_EXERCISE OBJECTIVE_. Where in the records does the word "Самостоятельность" appear? Copy each line that holds it.

_Stored items_.

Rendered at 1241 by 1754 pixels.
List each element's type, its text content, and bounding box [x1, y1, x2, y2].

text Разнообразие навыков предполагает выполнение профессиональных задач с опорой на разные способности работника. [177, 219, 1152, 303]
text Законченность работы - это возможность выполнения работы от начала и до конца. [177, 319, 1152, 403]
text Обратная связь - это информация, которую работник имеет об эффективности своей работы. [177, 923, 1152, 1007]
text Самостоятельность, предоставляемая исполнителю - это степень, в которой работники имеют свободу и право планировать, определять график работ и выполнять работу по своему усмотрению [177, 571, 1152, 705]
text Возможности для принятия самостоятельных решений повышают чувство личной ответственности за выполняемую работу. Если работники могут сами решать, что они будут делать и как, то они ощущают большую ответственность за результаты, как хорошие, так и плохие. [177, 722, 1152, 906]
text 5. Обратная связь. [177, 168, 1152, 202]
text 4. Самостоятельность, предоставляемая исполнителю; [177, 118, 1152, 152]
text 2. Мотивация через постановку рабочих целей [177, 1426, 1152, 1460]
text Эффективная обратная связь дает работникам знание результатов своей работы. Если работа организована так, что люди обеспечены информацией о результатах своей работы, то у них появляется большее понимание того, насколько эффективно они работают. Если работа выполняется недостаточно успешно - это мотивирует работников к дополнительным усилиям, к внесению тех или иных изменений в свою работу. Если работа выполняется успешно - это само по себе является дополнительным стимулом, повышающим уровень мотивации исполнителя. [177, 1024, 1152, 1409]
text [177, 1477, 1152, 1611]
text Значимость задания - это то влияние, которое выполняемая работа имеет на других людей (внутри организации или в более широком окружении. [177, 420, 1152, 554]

_TASK OUTPUT_.
text Самостоятельность, предоставляемая исполнителю - это степень, в которой работники имеют свободу и право планировать, определять график работ и выполнять работу по своему усмотрению [177, 571, 1152, 705]
text 4. Самостоятельность, предоставляемая исполнителю; [177, 118, 1152, 152]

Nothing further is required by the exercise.